**PAGE EXCERPT**:
◇ ◇ ◇
This reports reviews the possibilities to mitigate the noise arising from pile driving for the construction of offshore windfarms. It analyses mitigation measures which have been applied in related projects and assesses their applicability to offshore pile driving. Based on this, suggestions for new mitigation measures are made. The report identifies two methods which are promising to be both applicable and effective in reducing underwater noise arising from offshore pile driving. Both methods are considered to be generally compatible to the working processes at sea. Although further engineering work would be needed, they could be brought into practice within a few months.


Based on measurements of offshore pile driving, noise emissions of large piles are estimated to reach peak levels of 201-205 dB re 1μPa and sound exposure levels SEL of 175-178 dB re 1μPa at a distance of 500 m. Noise produced from offshore pile driving may be harmful and disturbing to marine wildlife. From literature data it is inferred, that physical impairment may occur above levels (SEL) of 180 dB re 1μPa. As a first proxy for disturbance of marine mammals, the report refers to a level of 140 dB re 1μPa.


Mitigation measures have so far mainly focussed on bubble curtains, which are made up from air bubbles released at the seafloor around a source of noise. Bubble curtains may efficiently reduce underwater noise but it is considered to be impossible to install bubble curtains in the offshore environment at great water depths and tidal currents. The main reason for this is the slow ascent rate of the bubbles resulting in large installation accounting for currents and water depths.


Attempts to mitigate noise from pile driving by prolonging the duration of the blows of the piling procedure through modification of the pile driver were rejected at this stage. As a prolongation of the blows may result in a loss of piling energy this may impair the success of the piling. However, further research on this method is recommended.
◇ ◇ ◇
**EXTRACTED INFORMATION**:

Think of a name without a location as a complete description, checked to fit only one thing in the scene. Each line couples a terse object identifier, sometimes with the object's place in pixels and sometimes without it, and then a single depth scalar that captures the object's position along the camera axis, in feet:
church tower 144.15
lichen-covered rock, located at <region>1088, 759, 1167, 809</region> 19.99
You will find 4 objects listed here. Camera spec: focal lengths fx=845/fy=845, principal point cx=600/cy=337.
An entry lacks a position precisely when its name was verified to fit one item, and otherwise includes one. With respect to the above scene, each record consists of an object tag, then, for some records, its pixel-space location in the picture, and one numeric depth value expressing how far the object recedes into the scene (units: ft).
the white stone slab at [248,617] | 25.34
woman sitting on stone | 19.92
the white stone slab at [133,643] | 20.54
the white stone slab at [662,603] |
◇ ◇ ◇
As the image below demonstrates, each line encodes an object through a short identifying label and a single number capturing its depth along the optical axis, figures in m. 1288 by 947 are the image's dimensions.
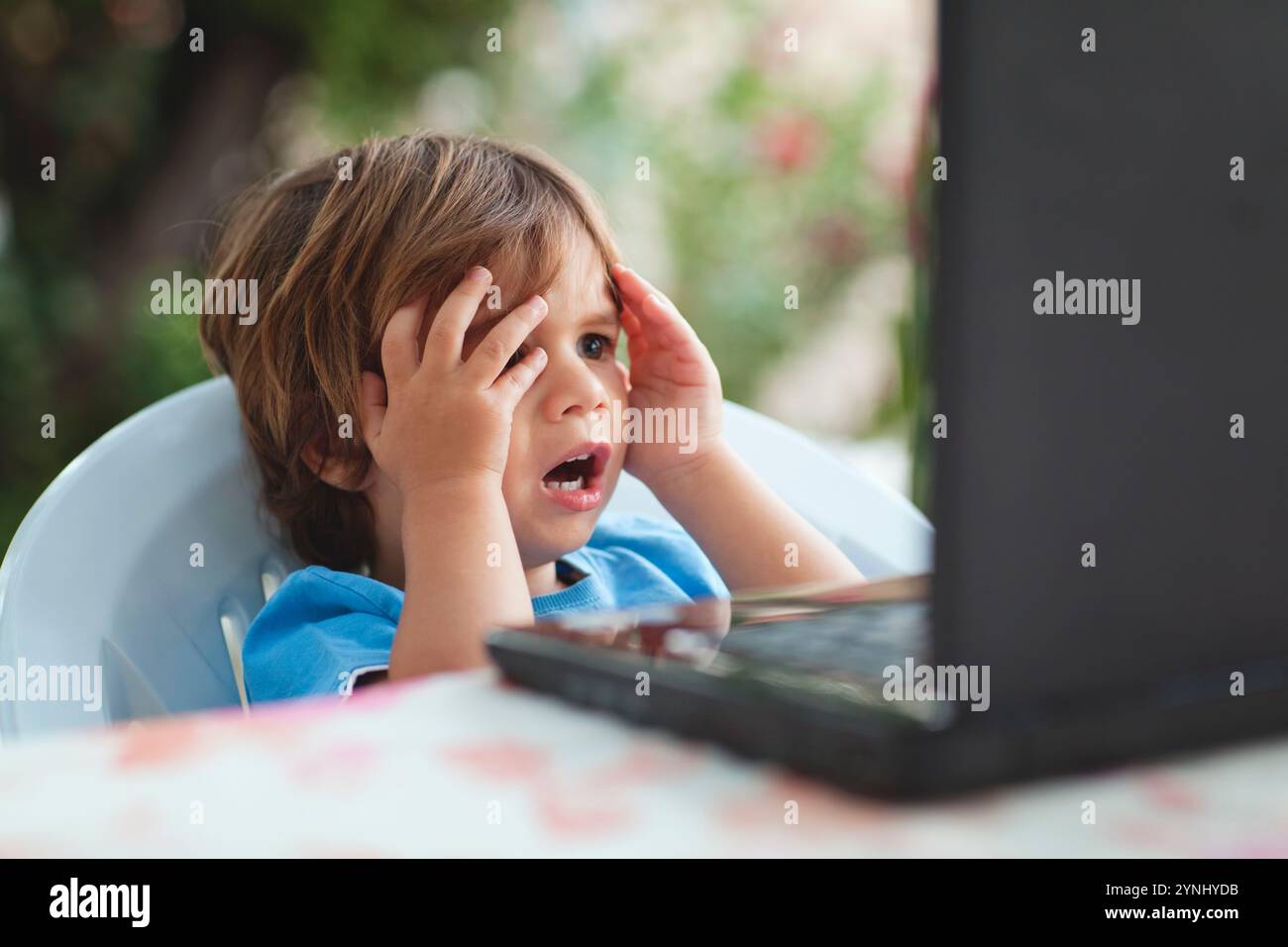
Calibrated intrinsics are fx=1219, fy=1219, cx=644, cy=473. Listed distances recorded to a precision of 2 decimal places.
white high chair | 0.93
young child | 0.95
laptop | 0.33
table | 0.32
◇ ◇ ◇
**COMPLETE THE FOLLOWING**:
1. From the pile-driving noise excerpt, print the passage from "Attempts to mitigate" to "method is recommended." word for word.
2. Using the pile-driving noise excerpt, decide whether each statement agrees with it, answering yes or no and quoting the deciding words: (a) the report identifies two methods as promising for reducing underwater noise from offshore pile driving; (b) bubble curtains are considered feasible to install offshore at great water depths and tidal currents; (c) further research is recommended on prolonging the duration of the piling blows.

**TASK ANSWERS**:
1.
Attempts to mitigate noise from pile driving by prolonging the duration of the blows of the piling procedure through modification of the pile driver were rejected at this stage. As a prolongation of the blows may result in a loss of piling energy this may impair the success of the piling. However, further research on this method is recommended.

2.
(a) Yes: "The report identifies two methods which are promising to be both applicable and effective in reducing underwater noise arising from offshore pile driving."
(b) No: "it is considered to be impossible to install bubble curtains in the offshore environment at great water depths and tidal currents."
(c) Yes: "However, further research on this method is recommended."